[Toybox] bash continues to confuse me.

Sun Jul 5 15:54:24 PDT 2020

On 7/3/20 3:15 AM, Rob Landley wrote:

>> It seems like a clear rule is that a word expansion in braces beginning
>> with `#' finds the close brace and uses everything between the `#' and the
>> close brace as a parameter name, and expands to its length.
> 
> Only if you define "word expansion" as having a nonzero amount of variable name
> after the #:

For a length expression, sure, that's fine.

> 
>   $ echo ${#/0/zero}
>   zero

Yes, that's true. So you're back to finding the end of the parameter (or
the first character after the end of the parameter) and determining what
to do based on that. In this case, the parameter name is `#', the first
character after the name is `/', which happens to be an expansion operator,
the parameter name is valid, and its expansion is used by the operator.
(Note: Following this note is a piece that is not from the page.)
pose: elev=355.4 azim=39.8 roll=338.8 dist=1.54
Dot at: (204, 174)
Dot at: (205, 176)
If you want, you can scan forward until you find an operator or the
closing brace, then deal with what ends up as the parameter name at that
point. That leads to a little bit of ad-hoc code.

> 
> Which is odd because if it _does_ find one character of possible variable name
> it eats all the characters leaving no suffix:
> 
>   $ echo ${#PATH/0/zero}
>   bash: ${#PATH/0/zero}: bad substitution

Kind of. It's a shortcut. If you have a `#' followed by a character that
can start a variable name, you can immediately commit to a length
expression, since it's either a valid length expression or an error. You
just consume everything until a valid close brace and treat it as a
variable name. If it's not a valid variable name, it's an error.

> 
> But it's defining "variable name" to include the special variable names:

It's a `parameter name', which includes the special parameters.

> 
>   landley at driftwood:~/www$ echo $$
>   13781
>   $ echo ${#$}
>   5
> 
> So it has to know when it has a variable name and when it doesn't (including
> special variable names), but _not_ know when that variable name ends so it can
> process leftover chars ala ${#@@Q} thus quoting '0' because #@ undergoes @Q.
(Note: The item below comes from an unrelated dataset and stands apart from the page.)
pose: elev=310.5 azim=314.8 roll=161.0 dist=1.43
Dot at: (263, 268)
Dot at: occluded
You consume the parameter name, since you know what a valid parameter name
looks like, and determine what to do based on the following character.
You're right that you treat `#' as a parameter name if there's nothing
following it before you see the close brace or an operator. But if you see
a variable name (as above) or a special parameter that you can take the
length of, you treat it as a length expression. That's probably less
regular than you'd like.

Bash complicates things because it allows you to take the length of certain
special parameters that are the same as some of the operators (e.g., ${#-}
is defined and means the length of $-). That requires one more character of
lookahead.

> Backslash is funky:
> 
>   $ echo ${#PATH\}
>   >
> 
> The line continuation parsing logic knows about \ within ${} but only SOME of
> the ${} contents parsing logic (contextually) does.

The backslash means that you don't have the closing brace.

"Any '}' escaped by a <backslash> or within a quoted string, and characters
in embedded arithmetic expansions, command substitutions, and variable
expansions, shall not be examined in determining the matching '}'."

But the backslash is not discarded.

> My current understanding is that the ${XXX} plumbing parses the XXX in a
> specific sequence: tt's basically breaking the line down into what I've been
> calling "prefix", "name", and "slice" sections.

Kind of, I guess, if you're saying that `slice' means "the operator and
the characters following it."

> 
> 1) Grab prefix characters (# or !), if a prefix is found parse the string with
> custom code for the prefix type to resolve a value. None of the prefix parsing
> logic understands \escapes, but it _can_ leave a slice section to handle later,
> and that later slice logic handling that section may.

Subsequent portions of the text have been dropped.